A federal appeals court on Wednesday struck down part of the Affordable Care Act, ruling that its requirement that most Americans carry insurance was unconstitutional while sending back to a lower court the question of whether the rest of the law can stand without it.

The decision by a three-judge panel of the U.S. Court of Appeals for the 5th Circuit has little immediate practical effect because Congress already has removed the penalty for the insurance requirement as of this year. But the two-to-one ruling leaves the rest of the sprawling statute in limbo heading into a presidential and congressional election year.

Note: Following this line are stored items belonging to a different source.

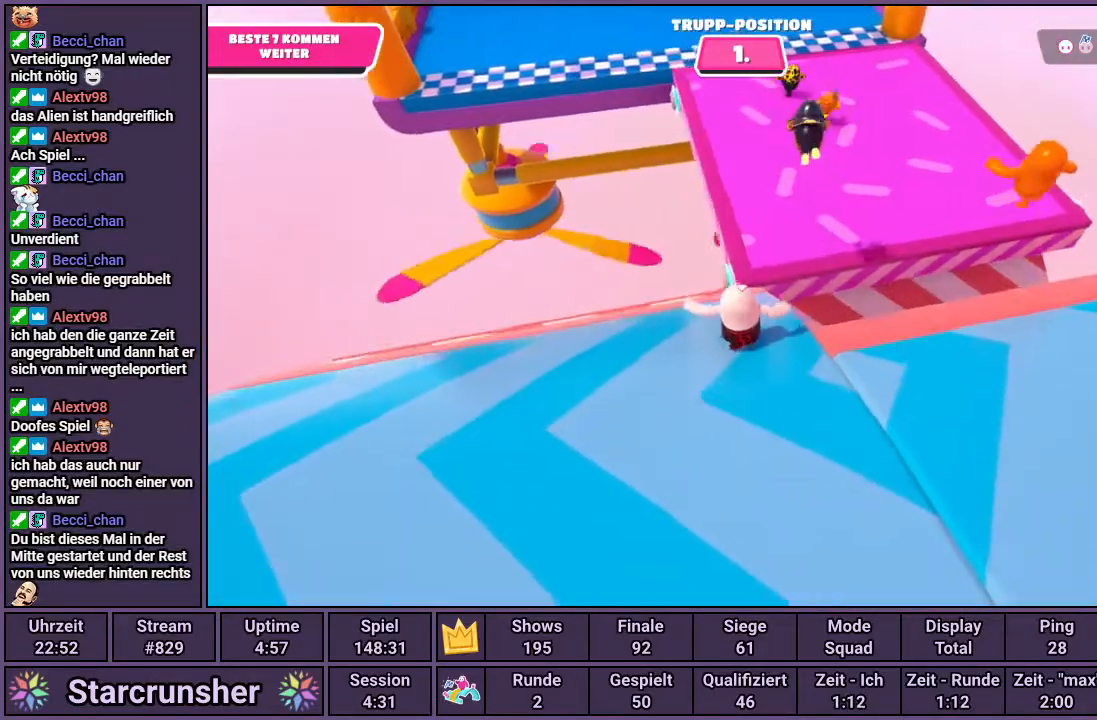
{"buttons": [], "left_stick": "up", "right_stick": "center", "events": [[33, "CROSS", "down"], [117, "CROSS", "up"]]}
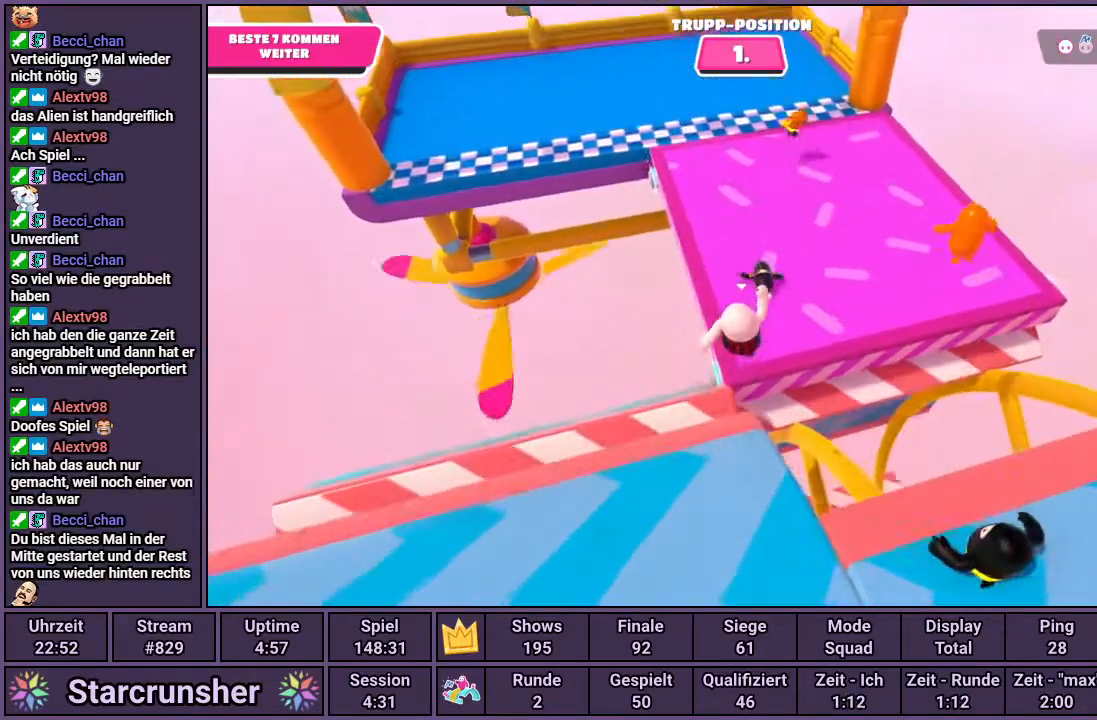
{"buttons": [], "left_stick": "up", "right_stick": "center", "events": [[167, "SQUARE", "down"], [233, "SQUARE", "up"]]}
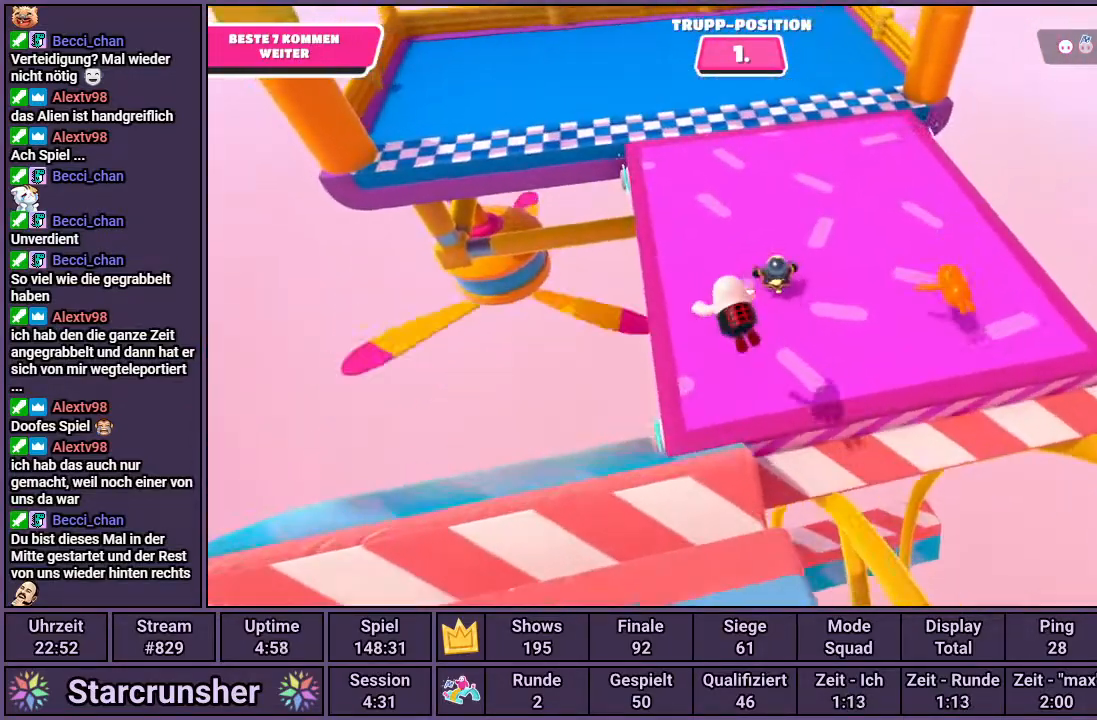
{"buttons": [], "left_stick": "up", "right_stick": "down", "events": [[433, "right_stick", "down"]]}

The panel’s one Democratic appointee dissented, writing that states challenging the law did not have standing to do so and that, if they did, she would find the mandate constitutional.

Still, the decision carries significant political implications. It catapults to the forefront of the 2020 presidential and congressional campaigns questions about insurance coverage and consumer protections for people with preexisting medical conditions - issues that Democrats wielded in last year’s midterm elections to win a House majority.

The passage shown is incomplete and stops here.